Exercise data:
◇ ◇ ◇
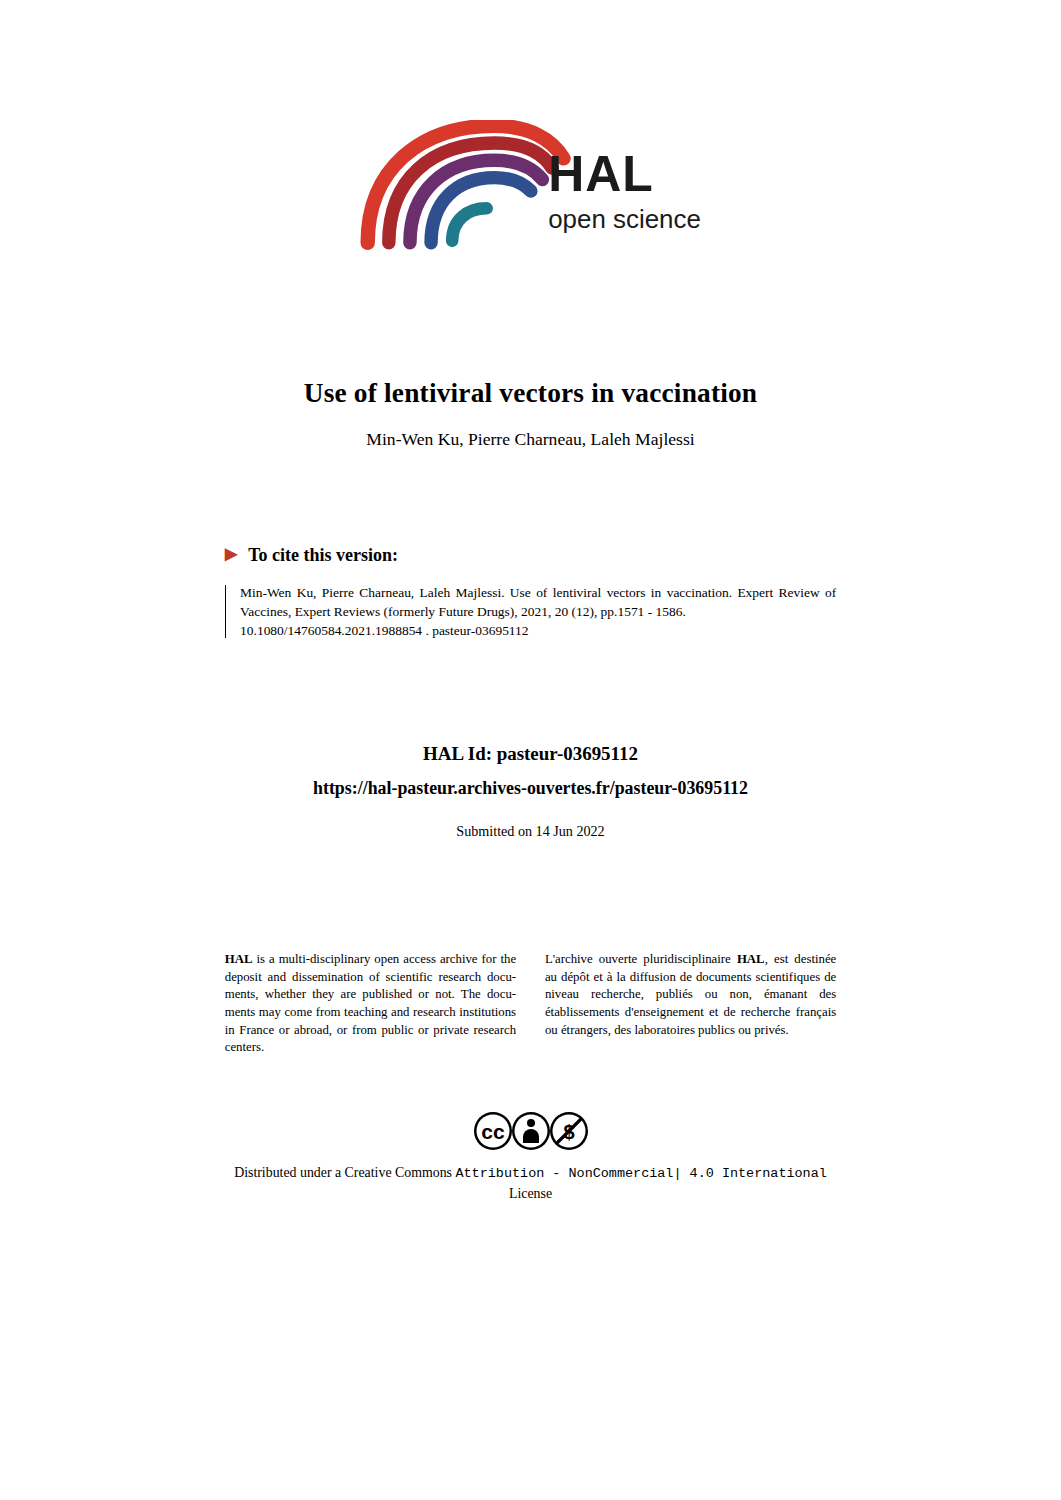HAL open science
Use of lentiviral vectors in vaccination
Min-Wen Ku, Pierre Charneau, Laleh Majlessi
▶To cite this version:
Min-Wen Ku, Pierre Charneau, Laleh Majlessi. Use of lentiviral vectors in vaccination. Expert Review of Vaccines, Expert Reviews (formerly Future Drugs), 2021, 20 (12), pp.1571 - 1586. 10.1080/14760584.2021.1988854 . pasteur-03695112
HAL Id: pasteur-03695112
https://hal-pasteur.archives-ouvertes.fr/pasteur-03695112
Submitted on 14 Jun 2022
HAL is a multi-disciplinary open access archive for the deposit and dissemination of scientific research documents, whether they are published or not. The documents may come from teaching and research institutions in France or abroad, or from public or private research centers.
L'archive ouverte pluridisciplinaire HAL, est destinée au dépôt et à la diffusion de documents scientifiques de niveau recherche, publiés ou non, émanant des établissements d'enseignement et de recherche français ou étrangers, des laboratoires publics ou privés.
cc $
Distributed under a Creative Commons Attribution - NonCommercial| 4.0 International
License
◇ ◇ ◇
Exercise aim: Give every line of the data above again as it stands; the pictures stay out.

Task result:
HAL open science
Use of lentiviral vectors in vaccination
Min-Wen Ku, Pierre Charneau, Laleh Majlessi
▶To cite this version:
Min-Wen Ku, Pierre Charneau, Laleh Majlessi. Use of lentiviral vectors in vaccination. Expert Review of Vaccines, Expert Reviews (formerly Future Drugs), 2021, 20 (12), pp.1571 - 1586. 10.1080/14760584.2021.1988854 . pasteur-03695112
HAL Id: pasteur-03695112
https://hal-pasteur.archives-ouvertes.fr/pasteur-03695112
Submitted on 14 Jun 2022
HAL is a multi-disciplinary open access archive for the deposit and dissemination of scientific research documents, whether they are published or not. The documents may come from teaching and research institutions in France or abroad, or from public or private research centers.
L'archive ouverte pluridisciplinaire HAL, est destinée au dépôt et à la diffusion de documents scientifiques de niveau recherche, publiés ou non, émanant des établissements d'enseignement et de recherche français ou étrangers, des laboratoires publics ou privés.
cc $
Distributed under a Creative Commons Attribution - NonCommercial| 4.0 International
License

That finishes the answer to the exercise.